### Instructions for the task
Each line of the data below that carries the word "macros" needs to be copied.
--*--
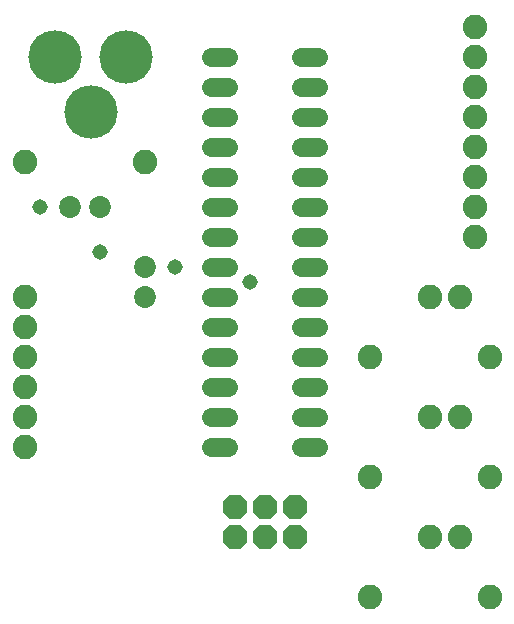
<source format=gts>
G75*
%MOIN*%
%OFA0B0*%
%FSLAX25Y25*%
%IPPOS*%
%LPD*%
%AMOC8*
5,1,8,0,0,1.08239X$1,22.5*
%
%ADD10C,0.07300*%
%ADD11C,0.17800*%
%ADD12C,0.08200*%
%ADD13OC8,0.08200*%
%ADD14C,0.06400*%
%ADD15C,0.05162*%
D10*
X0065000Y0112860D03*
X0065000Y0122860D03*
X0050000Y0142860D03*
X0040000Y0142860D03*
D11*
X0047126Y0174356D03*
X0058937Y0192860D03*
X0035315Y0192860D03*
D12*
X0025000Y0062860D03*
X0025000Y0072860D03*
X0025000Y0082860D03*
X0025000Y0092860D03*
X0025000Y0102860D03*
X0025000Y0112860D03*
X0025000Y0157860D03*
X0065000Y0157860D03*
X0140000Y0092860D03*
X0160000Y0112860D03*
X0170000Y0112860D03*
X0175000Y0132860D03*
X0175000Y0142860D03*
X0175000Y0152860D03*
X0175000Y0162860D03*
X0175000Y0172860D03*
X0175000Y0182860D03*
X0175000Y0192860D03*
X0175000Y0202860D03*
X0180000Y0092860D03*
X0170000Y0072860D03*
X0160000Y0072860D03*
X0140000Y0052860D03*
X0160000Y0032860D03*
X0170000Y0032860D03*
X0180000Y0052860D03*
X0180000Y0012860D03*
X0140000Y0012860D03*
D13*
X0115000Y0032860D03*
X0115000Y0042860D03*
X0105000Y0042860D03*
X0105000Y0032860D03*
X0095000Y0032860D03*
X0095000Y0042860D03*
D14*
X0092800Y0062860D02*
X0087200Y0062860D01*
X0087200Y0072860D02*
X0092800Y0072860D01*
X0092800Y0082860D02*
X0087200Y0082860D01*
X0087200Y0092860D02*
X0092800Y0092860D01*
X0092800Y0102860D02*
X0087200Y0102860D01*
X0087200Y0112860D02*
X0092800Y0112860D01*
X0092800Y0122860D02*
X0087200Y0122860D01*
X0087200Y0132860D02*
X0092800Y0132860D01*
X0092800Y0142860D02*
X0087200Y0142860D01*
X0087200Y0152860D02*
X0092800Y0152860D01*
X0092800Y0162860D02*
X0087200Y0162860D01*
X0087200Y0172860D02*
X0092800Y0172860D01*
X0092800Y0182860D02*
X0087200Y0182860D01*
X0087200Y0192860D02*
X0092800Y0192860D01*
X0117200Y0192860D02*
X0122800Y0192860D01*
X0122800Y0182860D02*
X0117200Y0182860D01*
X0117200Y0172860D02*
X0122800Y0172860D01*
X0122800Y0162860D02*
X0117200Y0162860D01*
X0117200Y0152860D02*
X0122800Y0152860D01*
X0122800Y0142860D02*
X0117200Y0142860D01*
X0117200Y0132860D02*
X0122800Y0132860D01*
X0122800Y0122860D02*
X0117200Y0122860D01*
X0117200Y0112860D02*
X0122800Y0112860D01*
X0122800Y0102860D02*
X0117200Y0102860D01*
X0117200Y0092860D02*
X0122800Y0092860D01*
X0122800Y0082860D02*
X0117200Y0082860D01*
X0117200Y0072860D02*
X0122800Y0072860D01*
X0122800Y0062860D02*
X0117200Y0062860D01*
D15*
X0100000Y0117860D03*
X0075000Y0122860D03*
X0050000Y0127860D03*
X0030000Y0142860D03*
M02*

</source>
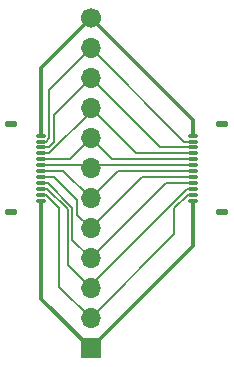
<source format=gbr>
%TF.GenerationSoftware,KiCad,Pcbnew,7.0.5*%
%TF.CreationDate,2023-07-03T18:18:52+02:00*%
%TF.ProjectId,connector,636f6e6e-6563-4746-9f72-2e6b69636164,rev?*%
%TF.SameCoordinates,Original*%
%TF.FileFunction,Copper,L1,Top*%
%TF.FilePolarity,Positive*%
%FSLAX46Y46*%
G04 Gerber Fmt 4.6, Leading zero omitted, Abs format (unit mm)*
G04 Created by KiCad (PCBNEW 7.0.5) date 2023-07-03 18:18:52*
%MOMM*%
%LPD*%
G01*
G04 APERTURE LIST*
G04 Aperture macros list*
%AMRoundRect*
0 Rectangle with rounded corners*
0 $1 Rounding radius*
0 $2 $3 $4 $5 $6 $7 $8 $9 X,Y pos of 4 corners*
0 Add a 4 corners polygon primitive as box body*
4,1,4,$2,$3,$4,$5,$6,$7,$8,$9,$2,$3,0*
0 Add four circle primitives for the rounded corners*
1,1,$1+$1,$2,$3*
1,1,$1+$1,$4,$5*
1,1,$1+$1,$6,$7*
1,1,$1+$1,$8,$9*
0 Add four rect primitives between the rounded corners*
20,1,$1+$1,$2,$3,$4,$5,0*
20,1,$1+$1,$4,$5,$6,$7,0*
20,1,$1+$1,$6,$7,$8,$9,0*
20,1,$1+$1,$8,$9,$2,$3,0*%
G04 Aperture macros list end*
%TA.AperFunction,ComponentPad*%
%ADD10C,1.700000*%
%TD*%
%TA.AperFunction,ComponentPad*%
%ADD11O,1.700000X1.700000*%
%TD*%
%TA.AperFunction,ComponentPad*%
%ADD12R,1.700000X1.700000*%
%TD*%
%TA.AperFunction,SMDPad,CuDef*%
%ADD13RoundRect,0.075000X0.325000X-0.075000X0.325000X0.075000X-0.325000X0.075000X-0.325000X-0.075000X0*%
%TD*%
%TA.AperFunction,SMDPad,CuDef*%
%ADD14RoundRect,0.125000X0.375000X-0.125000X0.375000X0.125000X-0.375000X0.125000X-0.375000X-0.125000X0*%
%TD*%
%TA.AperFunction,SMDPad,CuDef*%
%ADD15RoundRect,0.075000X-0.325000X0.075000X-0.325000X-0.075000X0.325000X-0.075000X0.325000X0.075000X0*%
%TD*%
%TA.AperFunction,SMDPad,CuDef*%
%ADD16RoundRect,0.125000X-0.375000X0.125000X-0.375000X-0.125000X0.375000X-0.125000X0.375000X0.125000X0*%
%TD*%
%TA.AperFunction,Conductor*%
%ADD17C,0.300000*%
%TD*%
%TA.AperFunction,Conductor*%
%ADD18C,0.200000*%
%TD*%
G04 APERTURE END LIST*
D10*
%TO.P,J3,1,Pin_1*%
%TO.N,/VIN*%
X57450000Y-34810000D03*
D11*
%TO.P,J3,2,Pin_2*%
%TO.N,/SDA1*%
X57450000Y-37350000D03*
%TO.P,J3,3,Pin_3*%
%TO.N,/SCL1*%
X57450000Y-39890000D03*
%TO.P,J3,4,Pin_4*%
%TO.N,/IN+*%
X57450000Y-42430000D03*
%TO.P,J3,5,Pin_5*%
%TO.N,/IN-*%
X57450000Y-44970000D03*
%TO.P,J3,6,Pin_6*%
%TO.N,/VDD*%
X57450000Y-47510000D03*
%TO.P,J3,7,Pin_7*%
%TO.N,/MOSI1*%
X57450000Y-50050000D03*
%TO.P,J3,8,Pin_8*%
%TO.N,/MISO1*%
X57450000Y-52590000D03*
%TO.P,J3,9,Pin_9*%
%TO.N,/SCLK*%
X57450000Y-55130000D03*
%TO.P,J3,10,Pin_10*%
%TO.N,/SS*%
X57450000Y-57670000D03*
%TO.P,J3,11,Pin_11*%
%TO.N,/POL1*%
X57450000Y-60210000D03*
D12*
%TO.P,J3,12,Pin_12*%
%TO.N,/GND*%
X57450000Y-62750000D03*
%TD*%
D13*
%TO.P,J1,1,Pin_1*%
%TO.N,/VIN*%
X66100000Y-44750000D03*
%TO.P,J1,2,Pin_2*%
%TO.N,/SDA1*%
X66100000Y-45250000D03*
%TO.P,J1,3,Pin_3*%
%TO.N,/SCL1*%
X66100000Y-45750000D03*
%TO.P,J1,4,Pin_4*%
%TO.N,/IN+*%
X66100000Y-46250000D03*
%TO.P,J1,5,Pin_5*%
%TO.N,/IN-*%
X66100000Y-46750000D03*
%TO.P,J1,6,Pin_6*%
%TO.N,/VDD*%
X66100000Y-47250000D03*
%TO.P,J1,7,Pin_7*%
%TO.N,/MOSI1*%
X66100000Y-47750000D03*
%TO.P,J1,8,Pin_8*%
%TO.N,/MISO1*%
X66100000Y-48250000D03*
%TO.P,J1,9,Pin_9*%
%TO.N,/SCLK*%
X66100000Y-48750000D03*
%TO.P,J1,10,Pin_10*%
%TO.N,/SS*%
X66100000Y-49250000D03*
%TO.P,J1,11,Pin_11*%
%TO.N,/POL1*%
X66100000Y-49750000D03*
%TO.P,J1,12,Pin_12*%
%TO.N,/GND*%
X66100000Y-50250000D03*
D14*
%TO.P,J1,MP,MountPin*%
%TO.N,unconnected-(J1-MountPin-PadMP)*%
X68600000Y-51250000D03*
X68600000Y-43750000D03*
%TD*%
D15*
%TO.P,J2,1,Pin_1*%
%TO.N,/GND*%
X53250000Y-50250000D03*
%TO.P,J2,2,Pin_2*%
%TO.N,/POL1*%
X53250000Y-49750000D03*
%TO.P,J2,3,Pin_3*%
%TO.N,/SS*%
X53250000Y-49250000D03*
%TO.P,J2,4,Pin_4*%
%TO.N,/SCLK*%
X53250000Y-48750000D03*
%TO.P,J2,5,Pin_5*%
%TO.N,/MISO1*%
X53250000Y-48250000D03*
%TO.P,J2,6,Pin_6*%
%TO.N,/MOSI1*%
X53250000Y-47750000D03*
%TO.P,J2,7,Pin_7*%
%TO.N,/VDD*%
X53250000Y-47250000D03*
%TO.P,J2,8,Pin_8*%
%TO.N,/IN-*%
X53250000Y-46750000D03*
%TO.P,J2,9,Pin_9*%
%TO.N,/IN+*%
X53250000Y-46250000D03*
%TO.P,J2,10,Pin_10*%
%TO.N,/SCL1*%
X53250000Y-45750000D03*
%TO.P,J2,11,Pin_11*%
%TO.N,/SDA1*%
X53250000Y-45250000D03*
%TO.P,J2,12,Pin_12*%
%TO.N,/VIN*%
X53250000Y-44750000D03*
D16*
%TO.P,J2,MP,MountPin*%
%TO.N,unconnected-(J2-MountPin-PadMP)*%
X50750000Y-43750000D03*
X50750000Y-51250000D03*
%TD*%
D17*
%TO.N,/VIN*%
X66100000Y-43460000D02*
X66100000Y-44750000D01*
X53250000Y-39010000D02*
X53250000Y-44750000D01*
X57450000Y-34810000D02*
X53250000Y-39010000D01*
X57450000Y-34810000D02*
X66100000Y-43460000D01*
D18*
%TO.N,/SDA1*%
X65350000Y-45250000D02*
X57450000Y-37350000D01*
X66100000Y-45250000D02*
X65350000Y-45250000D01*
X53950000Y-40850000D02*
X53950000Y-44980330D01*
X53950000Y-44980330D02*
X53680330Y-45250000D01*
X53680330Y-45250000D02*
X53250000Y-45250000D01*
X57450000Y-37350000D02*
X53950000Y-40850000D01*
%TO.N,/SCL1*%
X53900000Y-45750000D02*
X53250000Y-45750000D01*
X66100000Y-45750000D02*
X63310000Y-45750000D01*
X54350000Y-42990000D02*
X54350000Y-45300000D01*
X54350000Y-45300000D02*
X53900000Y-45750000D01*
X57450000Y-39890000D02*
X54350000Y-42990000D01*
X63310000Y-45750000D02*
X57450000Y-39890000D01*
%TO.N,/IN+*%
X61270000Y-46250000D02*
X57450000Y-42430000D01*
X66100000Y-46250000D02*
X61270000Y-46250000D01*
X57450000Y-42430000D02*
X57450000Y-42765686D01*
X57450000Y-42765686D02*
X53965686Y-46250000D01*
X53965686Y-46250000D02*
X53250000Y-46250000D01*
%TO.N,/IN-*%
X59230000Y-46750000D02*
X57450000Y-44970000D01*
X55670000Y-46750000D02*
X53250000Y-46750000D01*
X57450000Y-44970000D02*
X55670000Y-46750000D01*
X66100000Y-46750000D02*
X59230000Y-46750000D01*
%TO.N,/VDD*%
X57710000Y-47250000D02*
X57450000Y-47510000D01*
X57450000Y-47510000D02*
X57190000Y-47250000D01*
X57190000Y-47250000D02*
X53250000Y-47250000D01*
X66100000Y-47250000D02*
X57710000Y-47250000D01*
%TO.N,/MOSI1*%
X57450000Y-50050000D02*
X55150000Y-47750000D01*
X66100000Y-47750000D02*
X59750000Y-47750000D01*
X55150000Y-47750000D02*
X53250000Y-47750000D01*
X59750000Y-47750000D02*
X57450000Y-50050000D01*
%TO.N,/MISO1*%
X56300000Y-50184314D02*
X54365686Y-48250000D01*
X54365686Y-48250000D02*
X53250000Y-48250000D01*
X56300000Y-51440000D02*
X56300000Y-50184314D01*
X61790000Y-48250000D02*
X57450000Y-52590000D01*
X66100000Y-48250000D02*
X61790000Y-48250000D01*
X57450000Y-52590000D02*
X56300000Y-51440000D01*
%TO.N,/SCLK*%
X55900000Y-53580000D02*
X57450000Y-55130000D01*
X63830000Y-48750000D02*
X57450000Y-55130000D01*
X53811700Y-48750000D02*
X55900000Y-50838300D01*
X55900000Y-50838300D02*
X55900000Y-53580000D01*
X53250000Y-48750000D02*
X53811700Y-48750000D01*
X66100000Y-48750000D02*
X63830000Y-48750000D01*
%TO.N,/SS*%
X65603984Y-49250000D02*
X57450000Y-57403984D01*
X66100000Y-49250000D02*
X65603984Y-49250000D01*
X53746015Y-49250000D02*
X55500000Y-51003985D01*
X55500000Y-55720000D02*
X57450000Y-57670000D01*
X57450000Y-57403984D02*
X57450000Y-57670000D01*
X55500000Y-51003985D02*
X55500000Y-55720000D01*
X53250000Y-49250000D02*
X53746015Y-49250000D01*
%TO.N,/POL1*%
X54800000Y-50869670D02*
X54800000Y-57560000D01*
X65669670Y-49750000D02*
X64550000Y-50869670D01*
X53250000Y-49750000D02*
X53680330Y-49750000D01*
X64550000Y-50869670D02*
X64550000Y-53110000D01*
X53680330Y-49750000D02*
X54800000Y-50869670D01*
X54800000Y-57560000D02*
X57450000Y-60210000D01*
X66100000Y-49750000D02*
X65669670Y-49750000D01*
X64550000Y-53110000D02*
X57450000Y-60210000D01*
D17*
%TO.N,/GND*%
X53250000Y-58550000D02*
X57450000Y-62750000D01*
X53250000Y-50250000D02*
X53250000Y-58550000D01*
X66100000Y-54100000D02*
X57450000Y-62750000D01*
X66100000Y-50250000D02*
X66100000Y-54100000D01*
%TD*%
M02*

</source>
--*--
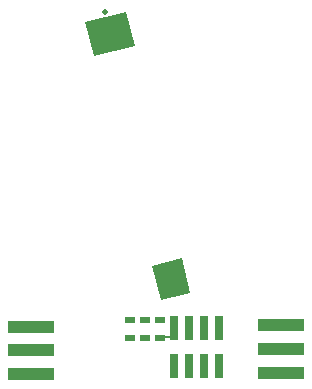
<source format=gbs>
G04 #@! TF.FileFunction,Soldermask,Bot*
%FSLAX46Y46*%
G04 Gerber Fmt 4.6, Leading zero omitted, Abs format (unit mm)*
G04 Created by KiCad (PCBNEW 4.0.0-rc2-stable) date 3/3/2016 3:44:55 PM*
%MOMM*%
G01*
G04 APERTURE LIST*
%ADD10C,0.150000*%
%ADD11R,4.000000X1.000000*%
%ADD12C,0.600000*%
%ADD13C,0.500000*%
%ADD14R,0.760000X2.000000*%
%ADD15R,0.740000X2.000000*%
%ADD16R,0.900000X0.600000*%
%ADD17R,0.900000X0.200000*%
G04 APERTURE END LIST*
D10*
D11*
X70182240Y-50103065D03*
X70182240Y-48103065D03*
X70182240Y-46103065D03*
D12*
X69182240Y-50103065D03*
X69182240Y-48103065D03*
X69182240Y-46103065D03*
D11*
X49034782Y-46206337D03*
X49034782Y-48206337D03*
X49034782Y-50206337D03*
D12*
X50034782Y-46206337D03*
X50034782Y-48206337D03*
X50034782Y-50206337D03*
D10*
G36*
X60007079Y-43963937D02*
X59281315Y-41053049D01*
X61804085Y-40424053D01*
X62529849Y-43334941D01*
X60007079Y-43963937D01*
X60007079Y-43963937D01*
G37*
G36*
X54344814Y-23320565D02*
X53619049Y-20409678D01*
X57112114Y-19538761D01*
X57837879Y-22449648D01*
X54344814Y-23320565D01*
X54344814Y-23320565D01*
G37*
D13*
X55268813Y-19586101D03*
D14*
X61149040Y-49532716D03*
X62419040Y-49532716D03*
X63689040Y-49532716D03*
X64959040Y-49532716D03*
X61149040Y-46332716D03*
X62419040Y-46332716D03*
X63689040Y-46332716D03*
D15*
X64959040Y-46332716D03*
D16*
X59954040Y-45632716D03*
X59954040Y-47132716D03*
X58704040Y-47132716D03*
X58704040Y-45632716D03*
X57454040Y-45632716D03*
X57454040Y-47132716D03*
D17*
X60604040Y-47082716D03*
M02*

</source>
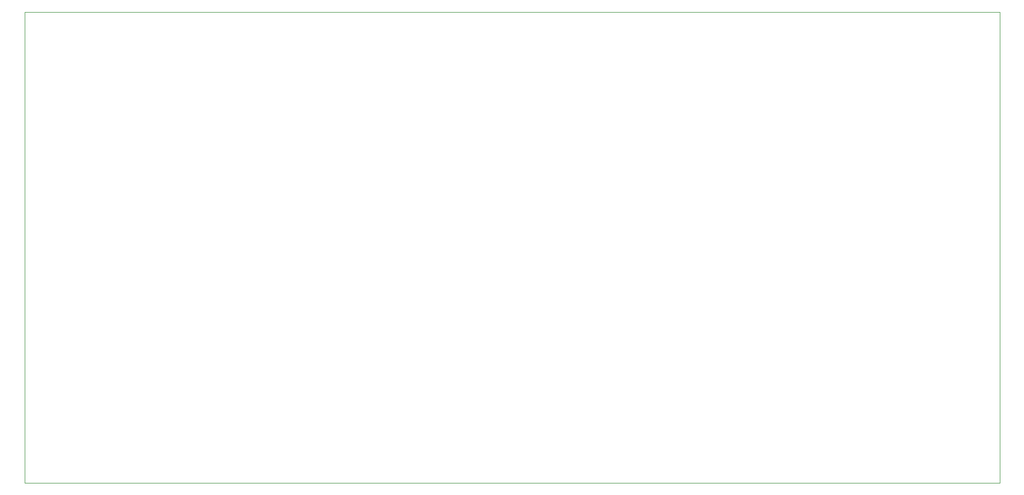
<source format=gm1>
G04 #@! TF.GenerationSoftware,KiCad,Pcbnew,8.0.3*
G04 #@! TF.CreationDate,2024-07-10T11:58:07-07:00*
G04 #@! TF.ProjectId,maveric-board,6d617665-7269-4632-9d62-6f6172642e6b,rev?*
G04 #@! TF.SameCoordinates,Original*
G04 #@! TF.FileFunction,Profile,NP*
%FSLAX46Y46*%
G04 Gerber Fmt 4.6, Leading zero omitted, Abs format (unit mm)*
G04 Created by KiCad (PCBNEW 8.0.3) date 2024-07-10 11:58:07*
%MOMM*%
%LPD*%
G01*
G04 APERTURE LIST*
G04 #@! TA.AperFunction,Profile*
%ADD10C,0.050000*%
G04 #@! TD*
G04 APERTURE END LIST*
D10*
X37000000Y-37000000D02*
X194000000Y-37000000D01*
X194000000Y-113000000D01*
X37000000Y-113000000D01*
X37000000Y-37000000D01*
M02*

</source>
--*--
### Written response
G04 Aperture macros list*
G04 Aperture macros list end*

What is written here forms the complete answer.